Exact reproduction required: the lines below from the line with "to choose from." to the line with "Application-specific dimensions optimize", both ends included, and no others.

Extracted page text data:
┄┄┄┄┄┄┄┄┄┄┄┄┄┄┄┄┄┄┄┄
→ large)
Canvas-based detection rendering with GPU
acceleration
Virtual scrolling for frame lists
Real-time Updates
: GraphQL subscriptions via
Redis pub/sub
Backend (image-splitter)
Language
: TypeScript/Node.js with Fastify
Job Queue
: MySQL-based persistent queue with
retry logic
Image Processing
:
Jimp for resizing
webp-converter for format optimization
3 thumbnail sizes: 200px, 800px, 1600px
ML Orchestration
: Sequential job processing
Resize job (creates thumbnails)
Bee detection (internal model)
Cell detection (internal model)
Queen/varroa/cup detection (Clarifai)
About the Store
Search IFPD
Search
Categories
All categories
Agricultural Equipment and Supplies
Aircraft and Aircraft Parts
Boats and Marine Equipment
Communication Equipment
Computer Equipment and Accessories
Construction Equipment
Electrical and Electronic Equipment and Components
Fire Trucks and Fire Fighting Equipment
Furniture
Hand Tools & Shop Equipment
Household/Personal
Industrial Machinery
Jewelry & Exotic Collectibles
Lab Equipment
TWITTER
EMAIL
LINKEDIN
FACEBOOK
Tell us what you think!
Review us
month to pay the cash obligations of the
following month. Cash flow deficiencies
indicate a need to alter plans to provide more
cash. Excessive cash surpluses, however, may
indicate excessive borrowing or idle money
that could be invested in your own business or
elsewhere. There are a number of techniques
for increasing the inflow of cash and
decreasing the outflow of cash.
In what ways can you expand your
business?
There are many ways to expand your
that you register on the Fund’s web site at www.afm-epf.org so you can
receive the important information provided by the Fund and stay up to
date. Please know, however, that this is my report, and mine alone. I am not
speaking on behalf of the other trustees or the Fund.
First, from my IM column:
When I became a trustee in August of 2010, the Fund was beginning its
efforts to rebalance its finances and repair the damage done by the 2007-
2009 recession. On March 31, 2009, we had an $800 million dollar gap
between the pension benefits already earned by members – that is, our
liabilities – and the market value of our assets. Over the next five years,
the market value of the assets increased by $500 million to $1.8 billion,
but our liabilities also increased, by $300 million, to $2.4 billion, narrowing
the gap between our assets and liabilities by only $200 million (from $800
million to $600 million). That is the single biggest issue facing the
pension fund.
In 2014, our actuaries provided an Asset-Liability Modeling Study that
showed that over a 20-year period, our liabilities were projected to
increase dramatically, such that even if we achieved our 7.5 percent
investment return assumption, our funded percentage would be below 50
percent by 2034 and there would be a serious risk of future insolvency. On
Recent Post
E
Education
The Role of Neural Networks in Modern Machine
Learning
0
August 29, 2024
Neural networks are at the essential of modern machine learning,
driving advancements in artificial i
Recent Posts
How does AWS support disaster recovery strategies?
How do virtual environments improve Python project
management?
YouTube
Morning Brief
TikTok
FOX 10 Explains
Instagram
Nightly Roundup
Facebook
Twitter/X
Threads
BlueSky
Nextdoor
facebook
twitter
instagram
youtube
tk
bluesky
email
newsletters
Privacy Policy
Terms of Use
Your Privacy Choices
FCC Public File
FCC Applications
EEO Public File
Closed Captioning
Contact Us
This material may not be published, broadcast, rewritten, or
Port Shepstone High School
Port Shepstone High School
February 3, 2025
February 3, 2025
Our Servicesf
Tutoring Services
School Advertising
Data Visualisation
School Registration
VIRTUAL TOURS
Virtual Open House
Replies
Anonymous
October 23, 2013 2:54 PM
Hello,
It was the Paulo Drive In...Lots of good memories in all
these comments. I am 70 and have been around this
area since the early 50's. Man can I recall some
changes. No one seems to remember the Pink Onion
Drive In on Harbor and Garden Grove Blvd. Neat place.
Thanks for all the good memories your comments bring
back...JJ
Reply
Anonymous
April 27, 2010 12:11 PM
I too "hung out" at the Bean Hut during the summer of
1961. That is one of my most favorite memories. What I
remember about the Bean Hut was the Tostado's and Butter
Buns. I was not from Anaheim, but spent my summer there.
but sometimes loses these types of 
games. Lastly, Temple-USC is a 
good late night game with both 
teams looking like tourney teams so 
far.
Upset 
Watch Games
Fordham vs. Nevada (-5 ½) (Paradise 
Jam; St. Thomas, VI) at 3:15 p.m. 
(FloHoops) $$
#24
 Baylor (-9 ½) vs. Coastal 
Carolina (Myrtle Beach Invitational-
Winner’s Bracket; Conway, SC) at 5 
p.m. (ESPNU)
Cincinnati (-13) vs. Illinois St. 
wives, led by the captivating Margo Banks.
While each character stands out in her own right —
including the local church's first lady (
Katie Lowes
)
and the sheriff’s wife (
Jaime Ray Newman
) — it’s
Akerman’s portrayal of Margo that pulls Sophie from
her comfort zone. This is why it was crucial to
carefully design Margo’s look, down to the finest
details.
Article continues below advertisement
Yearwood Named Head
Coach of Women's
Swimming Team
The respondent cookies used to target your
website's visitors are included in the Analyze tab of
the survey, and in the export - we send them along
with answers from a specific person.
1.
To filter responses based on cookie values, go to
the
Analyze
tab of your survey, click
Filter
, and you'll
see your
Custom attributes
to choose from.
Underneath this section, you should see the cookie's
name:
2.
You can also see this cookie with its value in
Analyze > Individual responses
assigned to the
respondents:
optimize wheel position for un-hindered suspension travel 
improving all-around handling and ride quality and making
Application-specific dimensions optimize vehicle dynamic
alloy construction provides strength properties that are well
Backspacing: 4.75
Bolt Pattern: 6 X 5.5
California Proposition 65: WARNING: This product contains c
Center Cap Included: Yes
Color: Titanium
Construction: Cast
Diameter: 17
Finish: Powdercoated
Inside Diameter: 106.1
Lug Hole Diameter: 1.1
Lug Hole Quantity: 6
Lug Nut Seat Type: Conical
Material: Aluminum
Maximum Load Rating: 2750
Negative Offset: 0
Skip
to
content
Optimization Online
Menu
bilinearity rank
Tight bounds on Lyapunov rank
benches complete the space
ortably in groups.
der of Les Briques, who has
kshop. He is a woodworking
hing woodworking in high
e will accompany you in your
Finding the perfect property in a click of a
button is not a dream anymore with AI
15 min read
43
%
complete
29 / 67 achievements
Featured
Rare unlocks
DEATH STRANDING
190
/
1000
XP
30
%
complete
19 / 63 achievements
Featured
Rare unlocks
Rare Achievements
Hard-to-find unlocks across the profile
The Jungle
┄┄┄┄┄┄┄┄┄┄┄┄┄┄┄┄┄┄┄┄
> **YOUR RESPONSE**
to choose from.
Underneath this section, you should see the cookie's
name:
2.
You can also see this cookie with its value in
Analyze > Individual responses
assigned to the
respondents:
optimize wheel position for un-hindered suspension travel 
improving all-around handling and ride quality and making
Application-specific dimensions optimize vehicle dynamic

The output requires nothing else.